The town I live in lies at the opening of a valley that serves as an entrance to many lands and kingdoms until you reach the sea. Questing adventurers, heroes, and “Chosen Ones” make it their first stop. It’s here where they recruit others to join their party—warriors for hire, mages, elves, dwarves, and a barrel breaker, of course.
The barrel breaker’s job is to break open any barrels the party comes across on their journey. All hoping to find valuable loot. Like gold, silver, gems, or a special item needed to open a secret door, break a curse, or something else mysterious like that.
Any loot I find goes to the Quest Leader, who keeps some for himself and some to the others as he sees fit. But none goes to the barrel breaker. We get 5 pence for every 20 barrels we break. I also demand money for travel and food expenses and before the quest even starts.
Many quest leaders will try promising a share of the loot at the end instead, but experienced breakers learn not to fall for that.
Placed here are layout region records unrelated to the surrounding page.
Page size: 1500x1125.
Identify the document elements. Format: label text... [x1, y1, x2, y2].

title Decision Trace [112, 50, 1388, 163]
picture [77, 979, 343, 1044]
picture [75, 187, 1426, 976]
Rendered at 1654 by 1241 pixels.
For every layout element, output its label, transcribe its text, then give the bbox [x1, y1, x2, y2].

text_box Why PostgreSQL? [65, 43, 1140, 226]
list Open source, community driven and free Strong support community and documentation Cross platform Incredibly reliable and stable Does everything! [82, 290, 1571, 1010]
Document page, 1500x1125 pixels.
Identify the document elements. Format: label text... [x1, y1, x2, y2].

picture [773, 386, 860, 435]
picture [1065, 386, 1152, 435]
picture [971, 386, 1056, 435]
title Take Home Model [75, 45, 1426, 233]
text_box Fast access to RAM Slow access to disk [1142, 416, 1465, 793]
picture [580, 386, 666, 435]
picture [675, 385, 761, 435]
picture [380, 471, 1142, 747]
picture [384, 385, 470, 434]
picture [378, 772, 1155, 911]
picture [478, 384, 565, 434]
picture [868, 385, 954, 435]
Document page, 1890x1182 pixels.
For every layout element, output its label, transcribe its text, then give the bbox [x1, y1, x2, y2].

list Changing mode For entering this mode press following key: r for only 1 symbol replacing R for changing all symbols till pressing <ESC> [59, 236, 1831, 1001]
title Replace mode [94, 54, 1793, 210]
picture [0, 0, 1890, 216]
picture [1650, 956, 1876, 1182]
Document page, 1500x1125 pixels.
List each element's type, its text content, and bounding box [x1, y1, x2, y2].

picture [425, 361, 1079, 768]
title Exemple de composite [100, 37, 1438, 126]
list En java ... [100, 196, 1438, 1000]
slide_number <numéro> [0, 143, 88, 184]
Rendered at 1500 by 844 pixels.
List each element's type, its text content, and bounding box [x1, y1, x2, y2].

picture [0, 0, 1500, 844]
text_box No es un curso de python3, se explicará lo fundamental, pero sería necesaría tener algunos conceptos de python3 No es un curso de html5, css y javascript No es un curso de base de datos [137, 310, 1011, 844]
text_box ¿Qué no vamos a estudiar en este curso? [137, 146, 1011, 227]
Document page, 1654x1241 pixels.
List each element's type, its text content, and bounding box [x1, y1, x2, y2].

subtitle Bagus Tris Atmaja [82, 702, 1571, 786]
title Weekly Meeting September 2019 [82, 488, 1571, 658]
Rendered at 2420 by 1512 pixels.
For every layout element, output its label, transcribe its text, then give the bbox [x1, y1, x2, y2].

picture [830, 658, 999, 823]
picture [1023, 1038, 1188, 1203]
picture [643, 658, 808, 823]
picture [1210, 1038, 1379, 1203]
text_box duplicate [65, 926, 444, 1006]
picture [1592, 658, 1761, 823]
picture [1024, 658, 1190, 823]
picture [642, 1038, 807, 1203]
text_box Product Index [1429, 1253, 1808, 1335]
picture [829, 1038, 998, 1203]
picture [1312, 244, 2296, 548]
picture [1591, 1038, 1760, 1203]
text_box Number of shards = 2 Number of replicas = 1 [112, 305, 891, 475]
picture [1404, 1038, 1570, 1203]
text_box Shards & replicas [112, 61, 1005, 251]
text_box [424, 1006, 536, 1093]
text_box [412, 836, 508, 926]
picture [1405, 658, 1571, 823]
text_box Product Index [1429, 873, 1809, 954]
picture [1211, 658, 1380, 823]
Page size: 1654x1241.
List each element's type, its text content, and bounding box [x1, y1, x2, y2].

Despite all the heroic boasting, there’s no guarantee he or any of the questers will even make it to the end alive.
My work helps the questers save time. While they’re exploring a new town—talking to shopkeepers, bar patrons, housewives, and farmers—I’m breaking.
I break, I wait, and I follow. Mostly follow.
Following while they retrieve a farmer’s chickens in return for a golden egg, or get a housewife’s son back from hungry goblins to receive a magical flute as thanks. What would today’s townsfolk would do without eager questers to do all their dirty work for them?
What I don’t do is fight. The Breakers Guild fought very hard to make sure that’s in every contract. My tools may look like weapons, but they’re for breaking only, not killing. So, when the fighting starts, I find a safe place to hide until it’s over.
You have to pick your safe place carefully though. Hiding behind a too small boulder during a dragon fight taught me that lesson. And gave me burn marks all along the right side of my body in case I ever forget it.
The quests that only take you through towns, full of the same type of people, can be pretty dull. Thankfully, most quests mean traveling through shadowy dungeons, long-forgotten mines, and incredible lands full of ice, fire, exotic energies, and so many mysteries.
Barrel breaking is really about solving mysteries. Solving the mystery of what’s in the barrel. You can never know what’s inside it until you break it open to find out. It’s a very exciting thing for a barrel breaker.
If questers ever knew how fun barrel breaking can be, we’d be out of a job. Then, I’d end up one broke barrel breaker!
My wife hates that joke. But my father taught it to me and I still love him for each and everything he taught me. Now, I’m teaching my boy how to break barrels and solve the mysteries of the world. So one day, he might become a breaker that bards will want to write tales about.
My name is Bohr, and I am a Barrel Breaker.